Task requirements
Reproduce the entries below word for word, starting at the line containing "Approximately how many" and continuing through the line containing "Fixed charges (norm)", including both of those lines. Leave the pictures out of your output.

---------- Study material

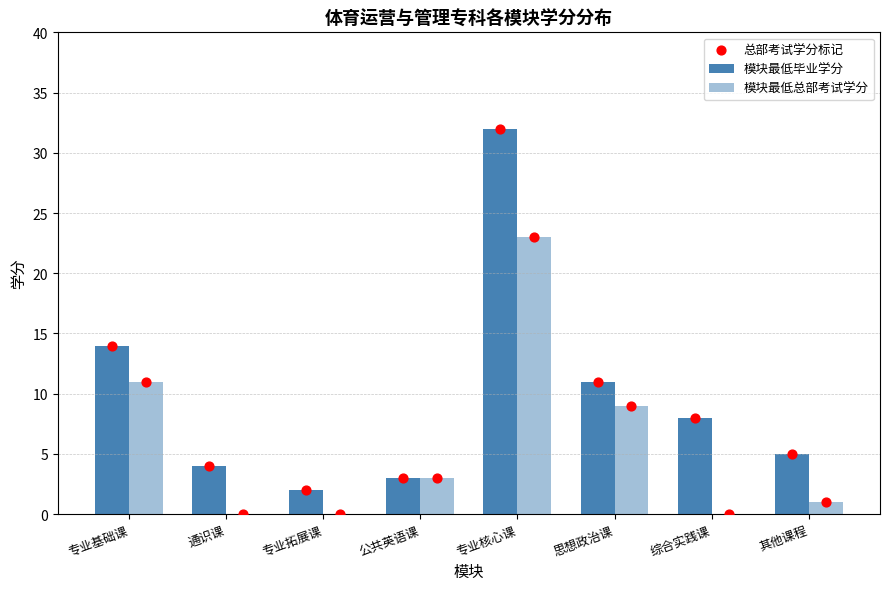

Which series reaches the minimum Y coordinate?

模块最低总部考试学分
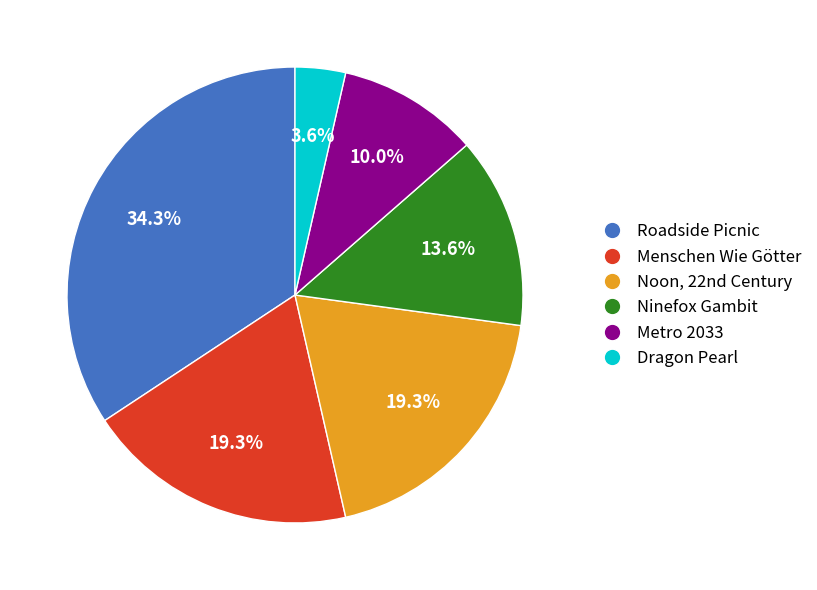

Approximately how many times larger is the value at Menschen Wie Götter compared to Metro 2033?

1.9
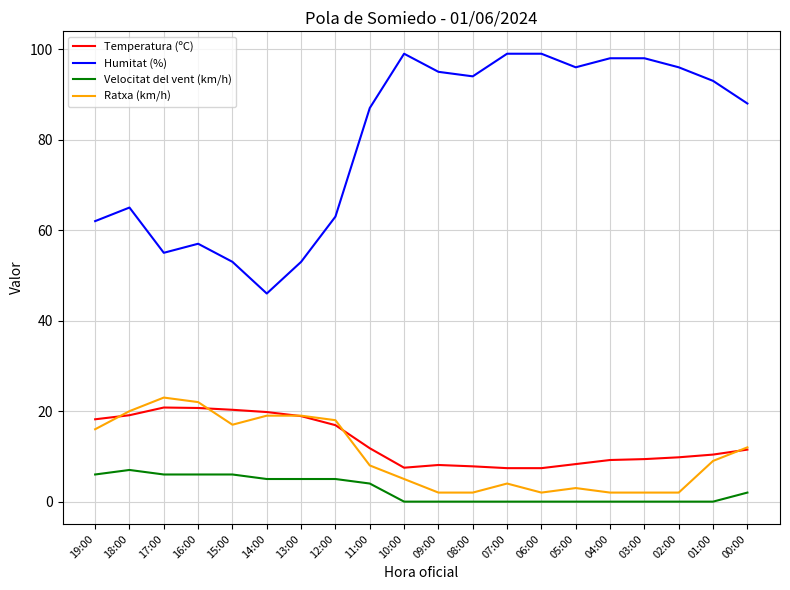

What is the maximum value shown in the chart?

99.0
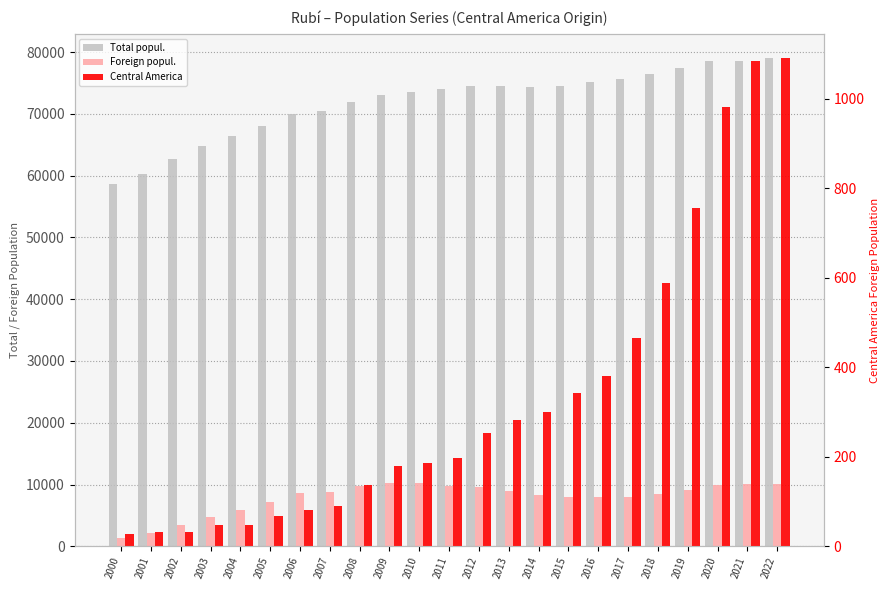

How many distinct data groups are displayed?

3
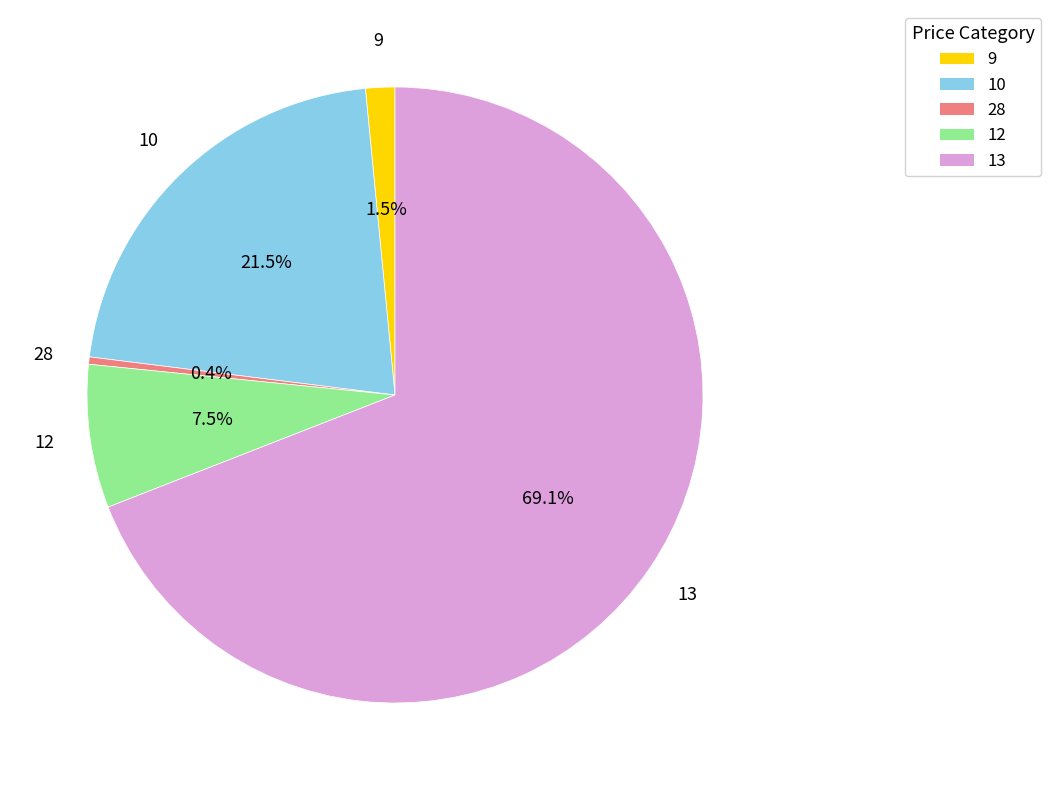

How many slices are in this pie chart?

5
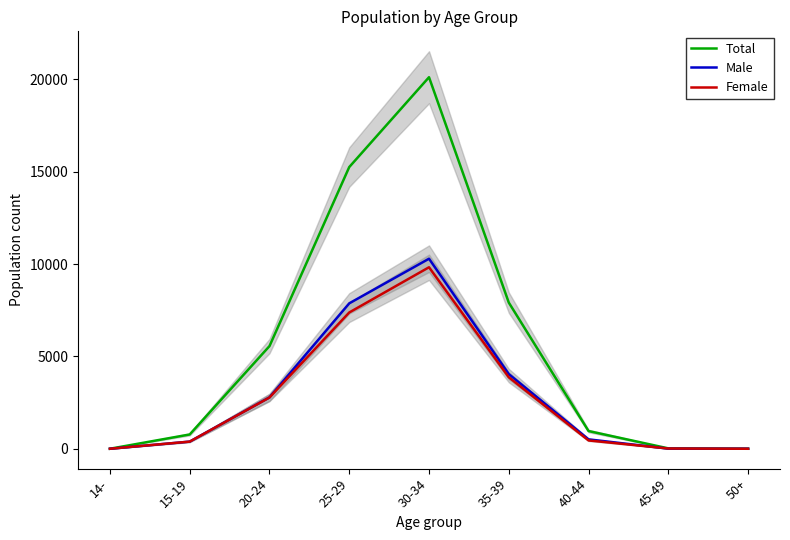

Reading right to left, what are all the values shown in this chart?

Total: 1	21	959	7913	20113	15249	5557	774	1
Male: 1	7	509	4042	10288	7872	2782	387	0
Female: 0	14	450	3871	9825	7377	2775	387	1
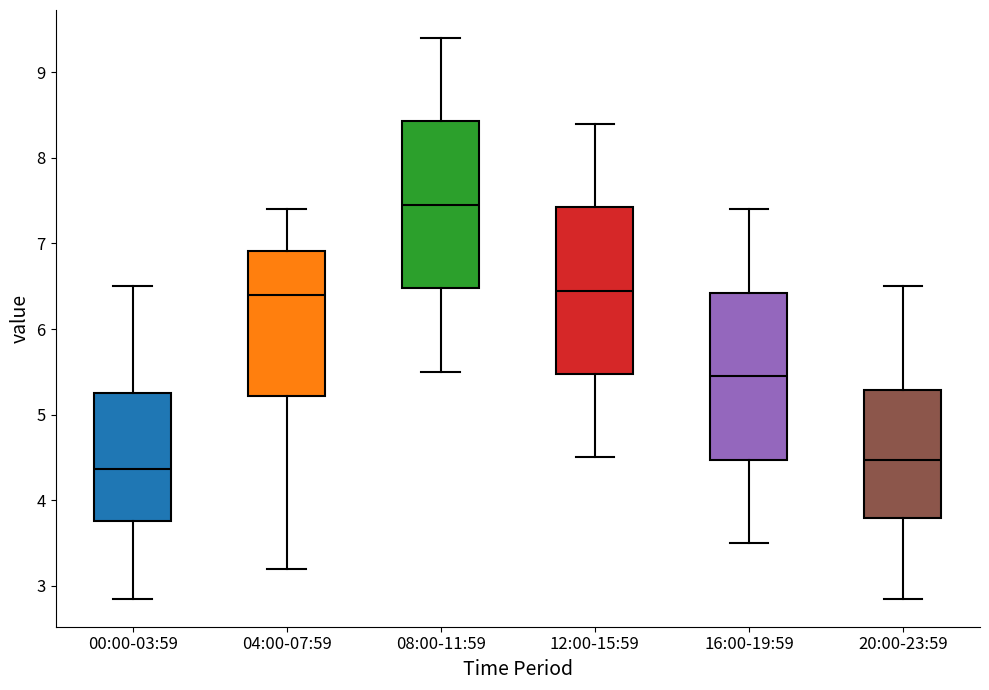

Which box has the highest median line?

08:00-11:59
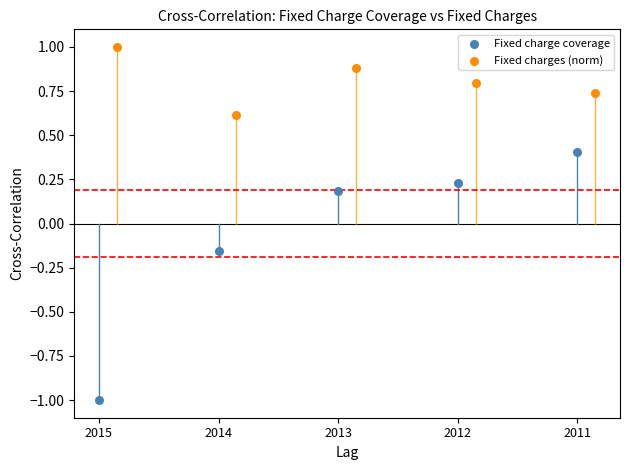

Which series contains the highest Y value?

Fixed charges (norm)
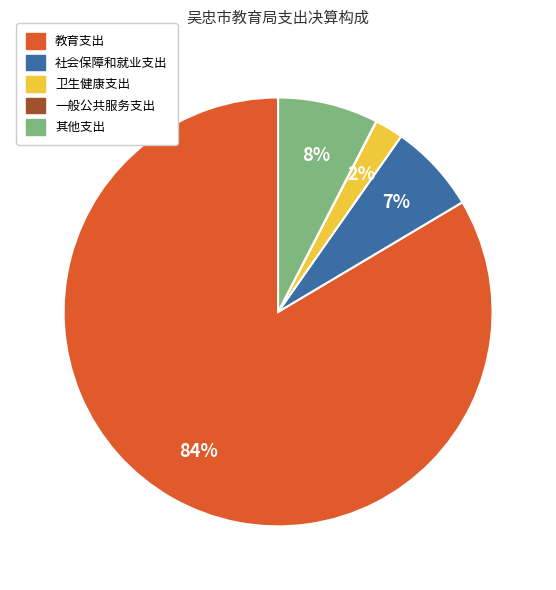

What is the largest slice in the pie chart?

教育支出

--------------------

Solution to this problem
Approximately how many times larger is the value at Menschen Wie Götter compared to Metro 2033?

1.9

What is the maximum value shown in the chart?

99.0

How many distinct data groups are displayed?

3

How many slices are in this pie chart?

5

Reading right to left, what are all the values shown in this chart?

Total: 1	21	959	7913	20113	15249	5557	774	1
Male: 1	7	509	4042	10288	7872	2782	387	0
Female: 0	14	450	3871	9825	7377	2775	387	1

Which box has the highest median line?

08:00-11:59

Which series contains the highest Y value?

Fixed charges (norm)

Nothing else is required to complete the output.